Pires écrit que la partie occidentale de Java est encore hindouiste. Il nomme cette région Çumda, c'est-à-dire « Sunda », attestant de l’usage de ce nom, bien que le royaume sundanais s’appelle Pajajaran. La côte nord de Java, le Pasisir, est musulmane jusqu’à Surabaya. L’intérieur est lui aussi encore hindou-bouddhique.

Les souverains des principautés de la côte nord sont Javanais, mais aussi Malais ou d’origine chinoise, indienne ou arabe. Pires décrit un processus de javanisation parmi ces non-Javanais, admiratifs de la culture des royaumes hindou-bouddhiques de l’est de Java.

Le témoignage de Pires montre que la diffusion de l’islam en Indonésie est un processus complexe et long, puisqu'en 1292 déjà, Marco Polo, de passage à Perlak, une cité portuaire de Sumatra dans l’actuelle Aceh, observait que le prince en était musulman[6].

Œuvre

La Suma Oriental est restée en manuscrit et supposée perdue jusqu’à sa réapparition en 1944. Elle fait partie du fond ancien de la bibliothèque de l'Assemblée nationale à Paris.
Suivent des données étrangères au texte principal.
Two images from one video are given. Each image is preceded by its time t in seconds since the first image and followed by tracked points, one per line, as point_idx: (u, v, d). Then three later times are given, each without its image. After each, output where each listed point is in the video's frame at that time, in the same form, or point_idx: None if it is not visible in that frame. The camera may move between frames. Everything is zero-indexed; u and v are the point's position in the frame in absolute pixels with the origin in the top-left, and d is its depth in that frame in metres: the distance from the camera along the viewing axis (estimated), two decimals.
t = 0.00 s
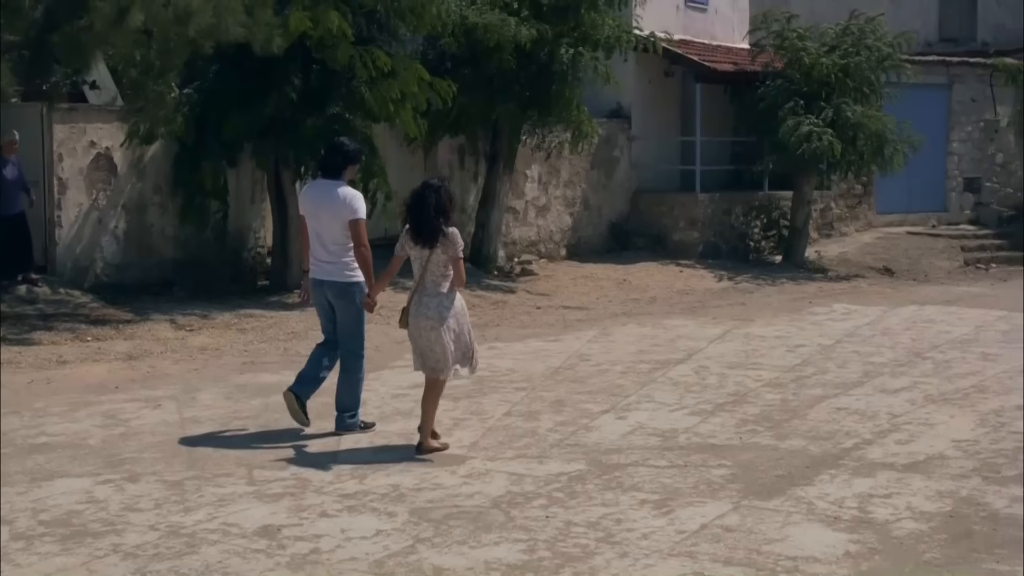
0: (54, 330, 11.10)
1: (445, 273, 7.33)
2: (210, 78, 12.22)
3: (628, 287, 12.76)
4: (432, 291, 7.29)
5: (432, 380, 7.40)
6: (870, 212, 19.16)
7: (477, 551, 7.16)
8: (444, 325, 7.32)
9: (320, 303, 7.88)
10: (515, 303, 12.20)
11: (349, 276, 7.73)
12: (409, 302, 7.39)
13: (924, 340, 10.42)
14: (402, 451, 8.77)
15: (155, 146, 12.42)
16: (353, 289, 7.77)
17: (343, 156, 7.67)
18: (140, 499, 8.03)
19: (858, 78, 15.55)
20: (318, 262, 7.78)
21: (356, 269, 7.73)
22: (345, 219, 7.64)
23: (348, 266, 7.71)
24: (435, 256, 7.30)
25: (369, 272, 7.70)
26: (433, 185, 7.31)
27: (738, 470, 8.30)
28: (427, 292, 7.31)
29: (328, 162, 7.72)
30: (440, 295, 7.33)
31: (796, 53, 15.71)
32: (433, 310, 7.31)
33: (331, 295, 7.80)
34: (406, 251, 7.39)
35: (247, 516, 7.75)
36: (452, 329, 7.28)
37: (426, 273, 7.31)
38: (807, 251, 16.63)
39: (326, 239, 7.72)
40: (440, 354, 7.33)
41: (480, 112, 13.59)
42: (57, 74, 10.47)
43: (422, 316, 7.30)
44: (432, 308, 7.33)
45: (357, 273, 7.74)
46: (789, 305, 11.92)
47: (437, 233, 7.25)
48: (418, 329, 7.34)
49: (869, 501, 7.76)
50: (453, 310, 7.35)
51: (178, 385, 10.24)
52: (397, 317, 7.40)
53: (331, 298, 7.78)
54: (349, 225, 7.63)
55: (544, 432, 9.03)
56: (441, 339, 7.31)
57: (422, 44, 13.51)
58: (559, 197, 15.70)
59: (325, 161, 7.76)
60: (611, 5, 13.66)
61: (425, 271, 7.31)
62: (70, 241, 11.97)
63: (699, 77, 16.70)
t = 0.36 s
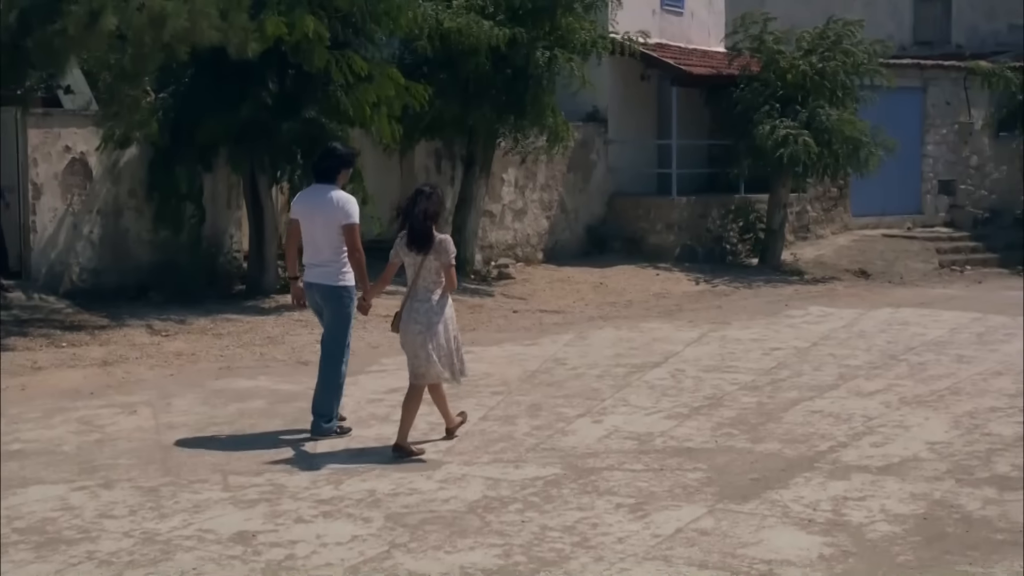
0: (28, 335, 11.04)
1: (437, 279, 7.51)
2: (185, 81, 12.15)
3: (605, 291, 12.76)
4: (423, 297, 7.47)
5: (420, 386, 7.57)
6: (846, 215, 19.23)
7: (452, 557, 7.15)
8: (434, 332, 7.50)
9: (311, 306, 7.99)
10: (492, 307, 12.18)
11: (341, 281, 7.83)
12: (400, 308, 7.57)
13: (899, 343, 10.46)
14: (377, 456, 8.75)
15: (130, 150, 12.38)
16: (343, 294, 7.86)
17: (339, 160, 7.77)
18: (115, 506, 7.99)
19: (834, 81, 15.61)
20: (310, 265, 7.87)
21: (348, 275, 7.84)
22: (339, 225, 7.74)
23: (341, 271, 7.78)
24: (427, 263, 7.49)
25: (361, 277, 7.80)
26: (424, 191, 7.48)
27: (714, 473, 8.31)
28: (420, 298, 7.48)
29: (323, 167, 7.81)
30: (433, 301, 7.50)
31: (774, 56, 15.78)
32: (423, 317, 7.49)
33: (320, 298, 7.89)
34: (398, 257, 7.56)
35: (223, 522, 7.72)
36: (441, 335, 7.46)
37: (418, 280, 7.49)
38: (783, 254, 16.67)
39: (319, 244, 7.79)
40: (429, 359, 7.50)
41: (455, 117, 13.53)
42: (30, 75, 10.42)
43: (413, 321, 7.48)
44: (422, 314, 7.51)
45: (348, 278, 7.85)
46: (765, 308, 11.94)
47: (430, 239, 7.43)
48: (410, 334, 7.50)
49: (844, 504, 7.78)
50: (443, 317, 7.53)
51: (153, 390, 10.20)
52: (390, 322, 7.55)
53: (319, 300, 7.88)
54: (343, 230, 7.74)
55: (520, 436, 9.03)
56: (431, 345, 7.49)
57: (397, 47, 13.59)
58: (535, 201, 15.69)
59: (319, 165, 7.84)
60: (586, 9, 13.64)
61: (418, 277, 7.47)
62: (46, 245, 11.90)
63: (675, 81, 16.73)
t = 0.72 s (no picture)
0: (5, 340, 10.98)
1: (431, 285, 7.69)
2: (163, 85, 12.12)
3: (584, 294, 12.75)
4: (418, 303, 7.66)
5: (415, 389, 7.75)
6: (824, 218, 19.35)
7: (430, 562, 7.14)
8: (429, 336, 7.68)
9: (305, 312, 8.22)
10: (471, 311, 12.17)
11: (335, 287, 8.06)
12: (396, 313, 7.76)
13: (877, 346, 10.49)
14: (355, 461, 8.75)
15: (108, 154, 12.34)
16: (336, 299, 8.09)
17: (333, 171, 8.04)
18: (91, 511, 7.96)
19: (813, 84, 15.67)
20: (306, 272, 8.10)
21: (342, 282, 8.07)
22: (334, 232, 8.02)
23: (336, 277, 8.02)
24: (421, 269, 7.68)
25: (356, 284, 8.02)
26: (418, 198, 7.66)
27: (691, 477, 8.32)
28: (414, 303, 7.67)
29: (318, 178, 8.11)
30: (426, 307, 7.69)
31: (752, 60, 15.93)
32: (418, 322, 7.67)
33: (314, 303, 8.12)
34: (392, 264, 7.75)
35: (200, 527, 7.70)
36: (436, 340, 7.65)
37: (412, 286, 7.67)
38: (762, 257, 16.73)
39: (315, 252, 8.06)
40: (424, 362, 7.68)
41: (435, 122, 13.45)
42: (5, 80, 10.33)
43: (408, 326, 7.66)
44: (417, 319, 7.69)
45: (343, 285, 8.08)
46: (743, 311, 11.97)
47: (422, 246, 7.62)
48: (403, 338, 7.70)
49: (821, 508, 7.80)
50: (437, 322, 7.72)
51: (131, 395, 10.16)
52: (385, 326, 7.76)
53: (312, 305, 8.10)
54: (338, 237, 8.01)
55: (498, 440, 9.04)
56: (426, 349, 7.67)
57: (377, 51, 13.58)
58: (515, 204, 15.67)
59: (315, 177, 8.15)
60: (566, 15, 13.78)
61: (411, 283, 7.66)
62: (22, 249, 11.82)
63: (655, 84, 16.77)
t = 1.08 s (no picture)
0: None
1: (426, 285, 7.78)
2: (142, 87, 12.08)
3: (564, 297, 12.76)
4: (412, 302, 7.77)
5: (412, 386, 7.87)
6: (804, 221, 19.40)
7: (410, 566, 7.14)
8: (424, 334, 7.79)
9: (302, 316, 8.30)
10: (450, 314, 12.16)
11: (333, 292, 8.13)
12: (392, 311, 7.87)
13: (855, 349, 10.54)
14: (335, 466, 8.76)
15: (87, 157, 12.27)
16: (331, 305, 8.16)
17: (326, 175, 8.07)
18: (70, 517, 7.93)
19: (793, 88, 15.70)
20: (304, 278, 8.15)
21: (340, 287, 8.15)
22: (332, 238, 8.04)
23: (333, 284, 8.08)
24: (416, 268, 7.76)
25: (355, 288, 8.09)
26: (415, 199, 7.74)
27: (671, 481, 8.34)
28: (408, 301, 7.78)
29: (313, 184, 8.11)
30: (421, 306, 7.79)
31: (733, 63, 15.84)
32: (413, 320, 7.78)
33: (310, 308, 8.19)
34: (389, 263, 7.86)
35: (179, 533, 7.68)
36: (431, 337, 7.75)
37: (407, 285, 7.78)
38: (741, 260, 16.76)
39: (313, 259, 8.10)
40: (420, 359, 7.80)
41: (415, 125, 13.47)
42: None
43: (403, 324, 7.78)
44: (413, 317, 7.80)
45: (341, 290, 8.15)
46: (722, 314, 12.00)
47: (416, 246, 7.70)
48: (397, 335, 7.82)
49: (799, 512, 7.83)
50: (433, 320, 7.82)
51: (110, 399, 10.12)
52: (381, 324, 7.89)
53: (308, 312, 8.18)
54: (336, 243, 8.04)
55: (478, 445, 9.05)
56: (422, 346, 7.79)
57: (356, 54, 13.47)
58: (494, 207, 15.66)
59: (310, 182, 8.13)
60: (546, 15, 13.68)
61: (406, 282, 7.77)
62: None
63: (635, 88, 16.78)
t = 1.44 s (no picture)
0: None
1: (420, 283, 7.78)
2: (121, 87, 12.05)
3: (544, 298, 12.75)
4: (406, 299, 7.76)
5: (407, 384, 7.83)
6: (783, 222, 19.48)
7: (388, 570, 7.13)
8: (418, 332, 7.76)
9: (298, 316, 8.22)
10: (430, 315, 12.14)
11: (329, 291, 8.08)
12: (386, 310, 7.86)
13: (834, 350, 10.56)
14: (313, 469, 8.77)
15: (65, 158, 12.22)
16: (330, 305, 8.10)
17: (321, 175, 8.08)
18: (48, 520, 7.89)
19: (772, 90, 15.74)
20: (299, 278, 8.09)
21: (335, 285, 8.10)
22: (328, 236, 8.02)
23: (332, 282, 8.04)
24: (409, 266, 7.77)
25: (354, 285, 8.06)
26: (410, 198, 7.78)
27: (649, 484, 8.35)
28: (401, 299, 7.77)
29: (308, 183, 8.07)
30: (414, 304, 7.78)
31: (713, 65, 15.87)
32: (407, 317, 7.76)
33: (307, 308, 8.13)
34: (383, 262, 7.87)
35: (157, 537, 7.66)
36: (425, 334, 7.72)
37: (401, 283, 7.78)
38: (720, 261, 16.81)
39: (309, 257, 8.05)
40: (414, 356, 7.77)
41: (394, 127, 13.57)
42: None
43: (397, 321, 7.76)
44: (407, 315, 7.79)
45: (336, 288, 8.10)
46: (702, 315, 12.02)
47: (411, 244, 7.72)
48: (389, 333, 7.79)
49: (777, 514, 7.84)
50: (427, 318, 7.80)
51: (88, 401, 10.08)
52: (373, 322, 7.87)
53: (306, 310, 8.11)
54: (333, 241, 8.01)
55: (457, 447, 9.05)
56: (416, 343, 7.76)
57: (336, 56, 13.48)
58: (474, 208, 15.63)
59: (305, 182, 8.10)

L'ouvrage a été publié en traduction anglaise en 1944 par Armando Cortesão, sous le titre : The ‘Suma Oriental’ of Tomé Pires : an account of the East, from the Red Sea to Japan, written in Malacca and India in 1512-1515 ; and, the book of Francisco Rodrigues, rutter of a voyage in the Red Sea, nautical rules, almanack and maps, written and drawn in the East before 1515, Translated from the Portuguese MS in the Bibliothèque de la Chambre des Députés Paris, 2 vols., Londres : Hakluyt Society, 1944. Cet ouvrage a été réimprimé en 1990 (ISBN 8-1206-0535-7). Une édition en portugais a été donnée par le même Armando Cortesão, sous le titre : A Suma Oriental de Tomé Pires e o Livro de Francisco Rodrigues. Coimbra, 1978.

Notes et références

  1. http://urn.bn.pt/nca/unimarc-authorities/html?id=21796
  2. Pires (lire en ligne)
  3. https://catalogue.bnf.fr/ark:/12148/cb126668878
  4. Histoire du Portugal, Jean-François Labourdette, éd. Fayard, p. 163
  5. Ricklefs, M. C., A History of Modern Indonesia since c. 1300
  6. Observé en 1292 : « Sachez que les musulmans hantent (sic) si souvent ce royaume qu'ils ont converti les habitants à la loi de Mahomet ; du moins ceux de la ville, car ceux des montagnes vivent comme des bêtes et mangent de la chair humaine, et toutes autres chairs, et adorent diverses choses.» (Pauthier, Le Livre de Marco Polo, t. 2, p. 568).

Voir aussi

Bibliographie

  • Serge Gruzinski, L'aigle et le dragon. Démesure européenne et mondialisation au XVIe siècle, Fayard, 2011.